Sometimes world events and people just get me down. I admit that I’ve kind of been in that place lately. Down and frustrated and worried and fed up with…stuff.
I’ve written before that I’m not a person who’s at home being cynical, so when I’m faced with a barrage of negativity, instead of hardening myself to it, which would be the cynical thing to do (and honestly maybe the healthy thing to do), I get wrapped up in it. I feel it all. I get sad. I get anxious. And I usually turn to my life inside my house to regain some composure and a hopeful mindset. My life with J and our boy and our dog, regardless of what’s ever been happening in the outside world, or with the other people in my life…with work, with family, with friends, with the news cycle and how people around me respond to it…always lends me some calm and sanctuary from everything else. Home is my safe place. Home is the place where I can lay burdens down and be insulated from all the things that weigh on me.

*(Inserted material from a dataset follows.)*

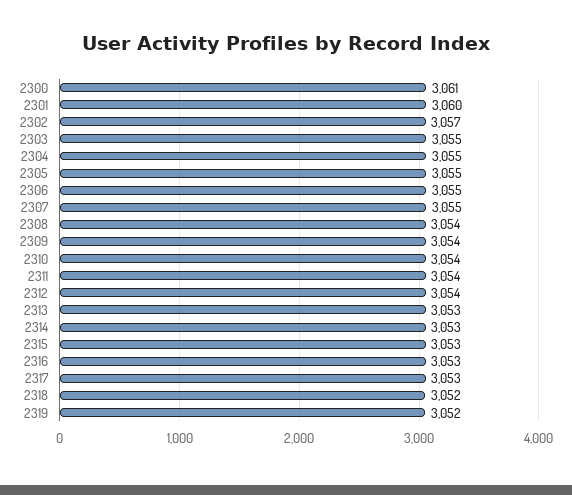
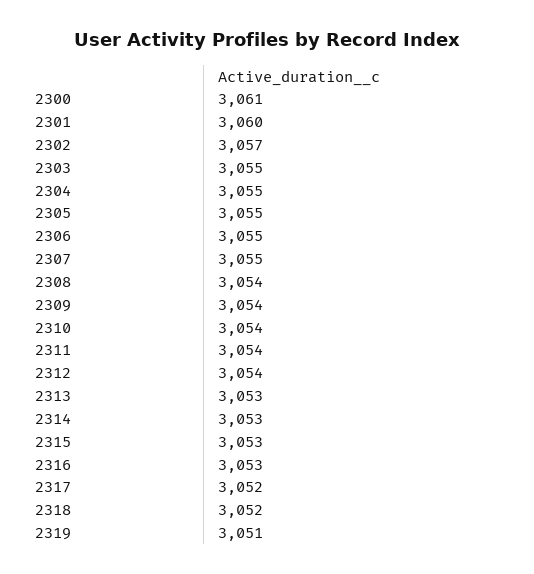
2317: 3053 -> 3052
2319: 3052 -> 3051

When I wrote Blink, I knew some readers may question what Krista’s attraction to Jeff is. She’s a very capable, strong woman and even Jeff himself asserts that she would (and maybe even should) never be interested in him. He wonders what he could contribute to a relationship with her that she’d find valuable. Krista doesn’t need much practical support from a partner, though. She’s very physically strong. She’s brilliantly smart. She’s an effective communicator for herself and moving up in a difficult, highly respected career. But what she does need is that same thing J provides for me at home…calm and sanctuary. And Jeff gives her that. He’s her safe place. A place where she can relax and curl up and escape from the outside pressures she faces. A place that puts her mind and heart and soul at ease. He provides her a reminder of good things in her life and things she’s good at. He reminds her that all her hard work matters…that her frustration isn’t in vain. He shines a light on small things so she can appreciate and find joy in them when she feels the serious big picture she’s constantly focused on getting too heavy. He always listens and tells her that he’ll accept whatever she needs to share with him and help her get back to a more positive place. So she can go back out into the world with confidence to keep making a difference.
I basically heard Snow Patrol’s Chasing Cars in the background for the entire writing process of Blink.
So Krista needs that…someone to lie with her and just forget the world. To help her let things that are eating at her go, and slow down sometimes, and to realize that it’s okay to just sit around and ‘waste’ time occasionally. That sometimes that’s necessary and healthy for her to do. That she doesn’t always have to push herself so hard and constantly achieve and accomplish more. That she doesn’t always have to fight. That ‘wasted’ time still has value. Sometimes Krista needs a changed perspective…someone else to help her look at things from a fresh place of awe and gratitude instead of cynicism, because she’s NOT a cynic. She doesn’t want to be a cynic. She’s full of hope and optimism and thankfulness too. She just gets bogged down sometimes, and she needs the occasional assist to turn that around. She needs calm and sanctuary. And I need that too. I’m so grateful I have that with J.